Woods, a five-time Hero champion, started the day six strokes back of Woodland and had good looks at birdie on his first two holes, but burned the edges on both efforts. The first of his six birdies came at the par-5 third, where Woods two-putted after an impressive long-iron shot found the front of the green. He added another birdie at the par-5 sixth before making his lone bogey of his day on the eighth. Woods tried to muscle a 7-iron into that par 3 but came up short, then faced a difficult chip and couldn’t get up and down.

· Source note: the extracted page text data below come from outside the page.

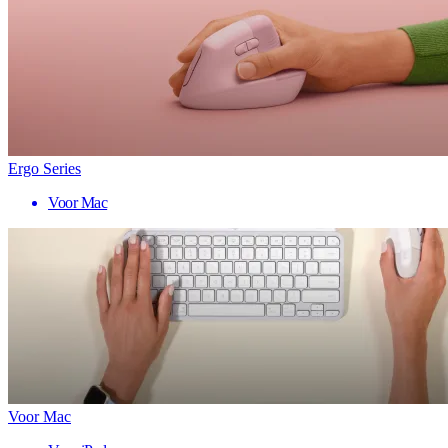
Ergo Series
Voor Mac
Voor Mac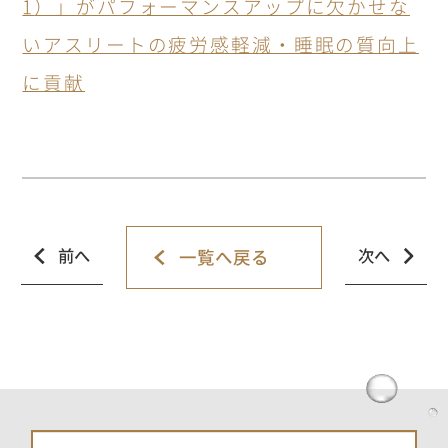
1
）」がパフォーマンスアップに欠かせな
いアスリートの疲労感軽減・睡眠の質向上
に貢献
前へ
次へ
一覧へ戻る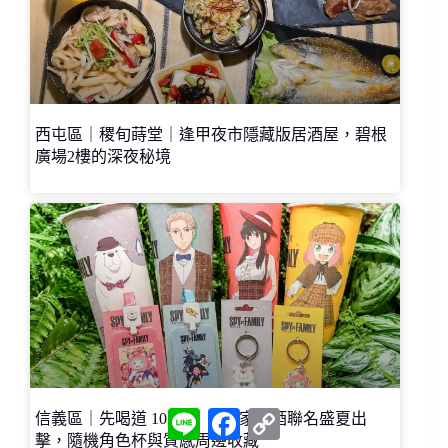
西屯區｜稷旬蒔堂｜逢甲夜市隱藏版居酒屋，碧根
廣場2樓的深夜秘境
L
F
C
信義區｜先喝道 101店｜間諜家家酒聯名盛夏出
i
a
o
擊，隨機角色杯與質感周邊收藏
n
c
p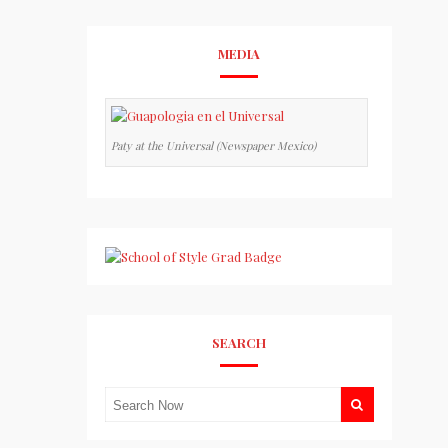
MEDIA
Paty at the Universal (Newspaper Mexico)
SEARCH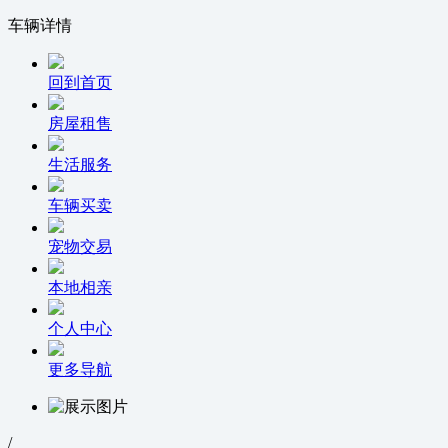
车辆详情
回到首页
房屋租售
生活服务
车辆买卖
宠物交易
本地相亲
个人中心
更多导航
/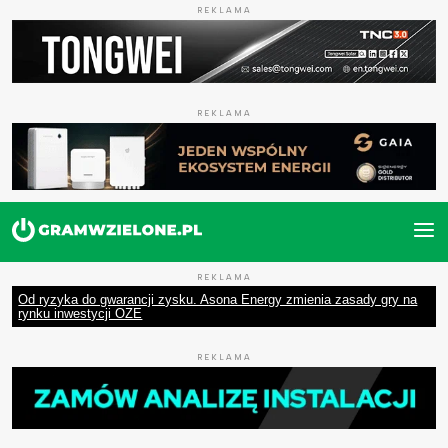
REKLAMA
REKLAMA
REKLAMA
Od ryzyka do gwarancji zysku. Asona Energy zmienia zasady gry na
rynku inwestycji OZE
REKLAMA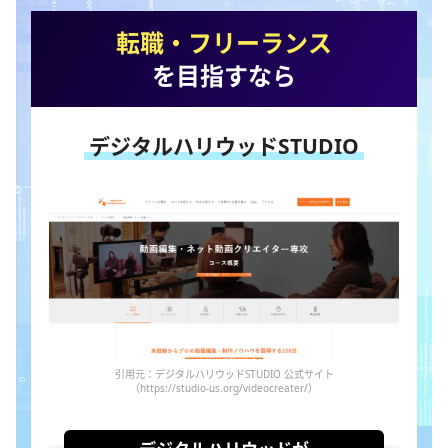
転職・フリーランス
を目指すなら
デジタルハリウッドSTUDIO
引用元：デジタルハリウッドSTUDIO 公式サイト
（https://studio-us.org/videocreater/）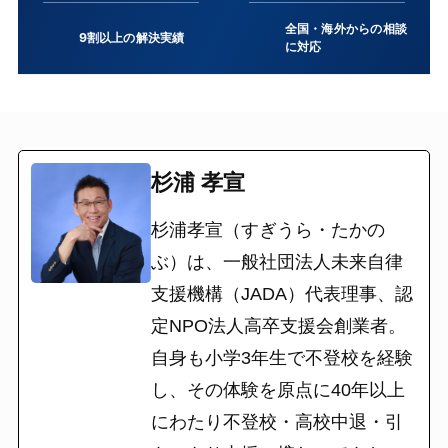
全国・海外からの相談
9割以上の解決実績
に対応
杉浦 孝宣
杉浦孝宣（すぎうら・たかの
ぶ）は、一般社団法人未来自律
支援機構（JADA）代表理事、認
定NPO法人高卒支援会創業者。
自身も小学3年生で不登校を経験
し、その体験を原点に40年以上
にわたり不登校・高校中退・引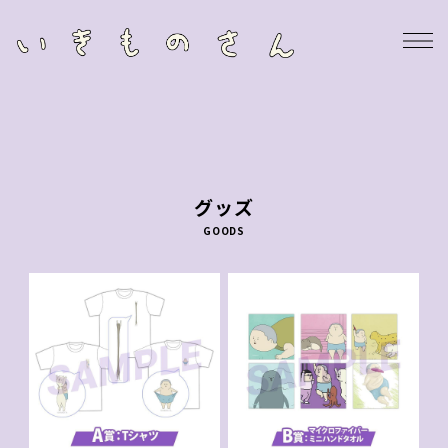
グッズ
GOODS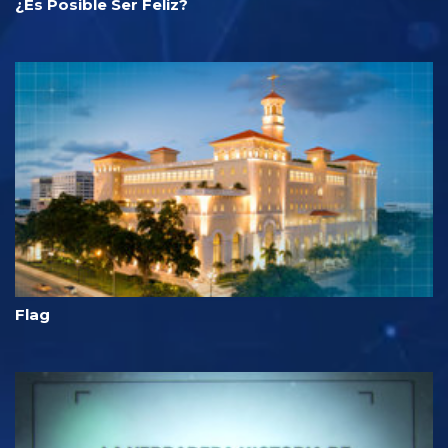
¿Es Posible Ser Feliz?
Flag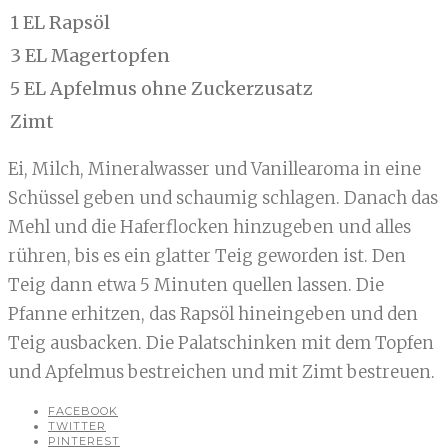
1 EL Rapsöl
3 EL Magertopfen
5 EL Apfelmus ohne Zuckerzusatz
Zimt
Ei, Milch, Mineralwasser und Vanillearoma in eine
Schüssel geben und schaumig schlagen. Danach das
Mehl und die Haferflocken hinzugeben und alles
rühren, bis es ein glatter Teig geworden ist. Den
Teig dann etwa 5 Minuten quellen lassen. Die
Pfanne erhitzen, das Rapsöl hineingeben und den
Teig ausbacken. Die Palatschinken mit dem Topfen
und Apfelmus bestreichen und mit Zimt bestreuen.
FACEBOOK
TWITTER
PINTEREST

On the par-5 ninth, Woods failed to get up and down for birdie, at which point his round appeared to have stalled. But he found his form once more on the back nine, where he has had the majority of his success this week. Birdies at 11, 14 and 15 got him to nine under for the tournament—he is now 12 under on the week on the five-hole stretch from 11-15—and was two back of the lead when he stood on the 18th tee.
The home hole at Albany has given Woods significant trouble in years past—he double-bogeyed it Wednesday and said Thursday that it simply doesn’t fit his eye. But the hole played downwind on Friday, allowing Woods to club down to a 3-wood and find the fairway. From there, he needed only a half sand wedge, the ball checking up to seven feet. His putt was dead center for a closing birdie.
Woods now finds himself in a peculiar position: trying to beat his 10 U.S. Presidents Cup teammates who are teeing it up this week—including Justin Thomas, who played with Woods and matched his 67. The two will play together again on Saturday in the penultimate pairing.
“The easy part is, I just have to focus on going out there and making birdies,” Woods said. “That’s easy. I can put all my energy and all my effort into that. And then, I have 23 hours on a plane to recover. That will be fine.”